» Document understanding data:
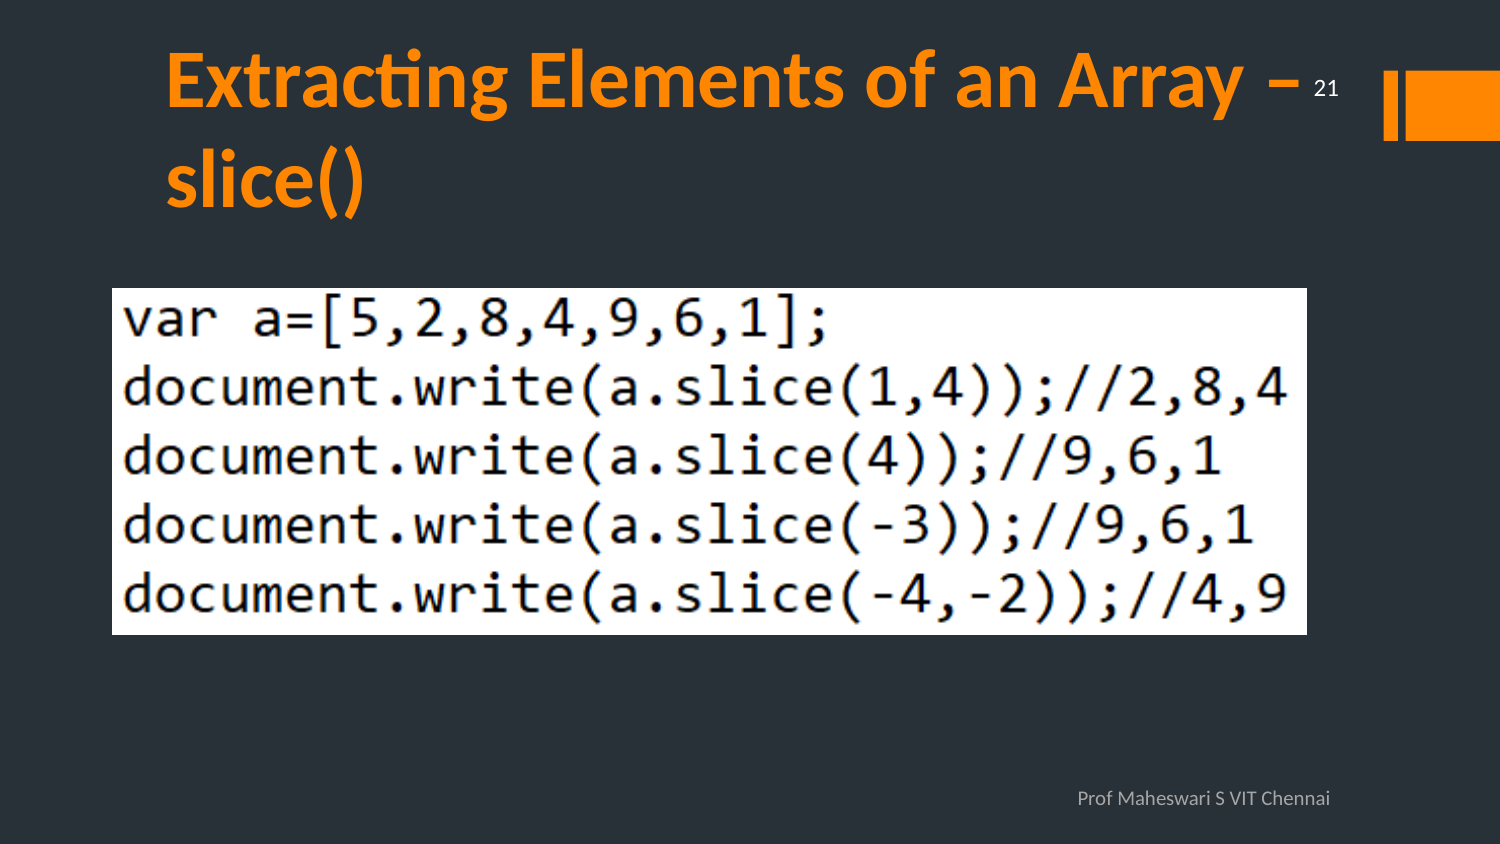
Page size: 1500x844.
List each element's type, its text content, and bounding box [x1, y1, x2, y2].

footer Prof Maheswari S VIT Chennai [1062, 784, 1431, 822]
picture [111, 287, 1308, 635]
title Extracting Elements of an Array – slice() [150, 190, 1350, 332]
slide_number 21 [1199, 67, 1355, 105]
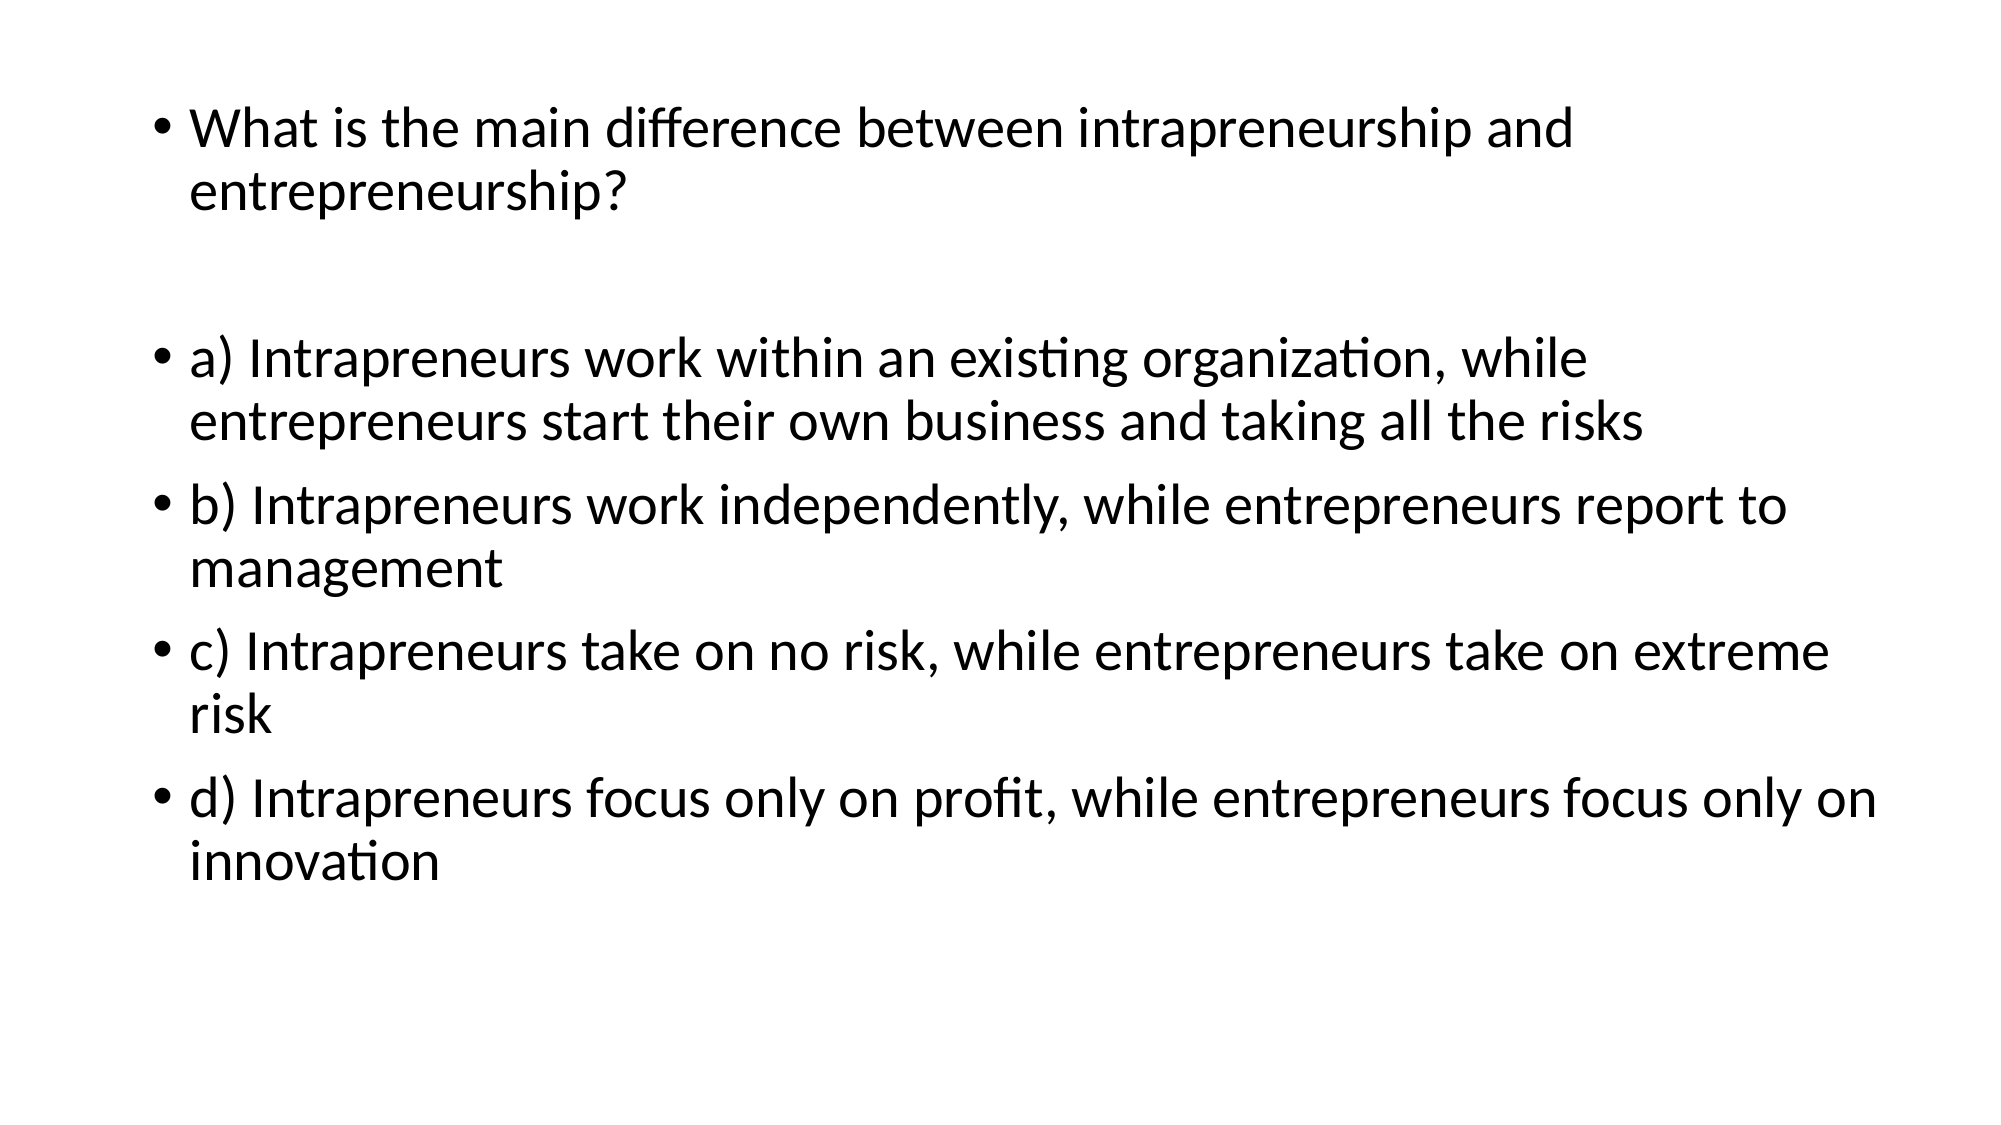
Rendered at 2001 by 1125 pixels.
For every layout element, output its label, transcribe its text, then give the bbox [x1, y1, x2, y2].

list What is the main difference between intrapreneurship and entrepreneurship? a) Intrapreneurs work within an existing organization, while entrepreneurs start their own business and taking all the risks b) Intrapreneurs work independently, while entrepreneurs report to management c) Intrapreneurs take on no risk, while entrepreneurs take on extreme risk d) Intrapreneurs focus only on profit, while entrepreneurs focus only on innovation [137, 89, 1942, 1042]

» Your goal: The records above are to be repeated exactly, with every picture removed from the copy.

» Output for this exercise:
Page size: 1500x844.
List each element's type, its text content, and bounding box [x1, y1, x2, y2].

footer Prof Maheswari S VIT Chennai [1062, 784, 1431, 822]
picture [111, 287, 1308, 635]
title Extracting Elements of an Array – slice() [150, 190, 1350, 332]
slide_number 21 [1199, 67, 1355, 105]
Rendered at 2001 by 1125 pixels.
For every layout element, output its label, transcribe its text, then give the bbox [x1, y1, x2, y2].

list What is the main difference between intrapreneurship and entrepreneurship? a) Intrapreneurs work within an existing organization, while entrepreneurs start their own business and taking all the risks b) Intrapreneurs work independently, while entrepreneurs report to management c) Intrapreneurs take on no risk, while entrepreneurs take on extreme risk d) Intrapreneurs focus only on profit, while entrepreneurs focus only on innovation [137, 89, 1942, 1042]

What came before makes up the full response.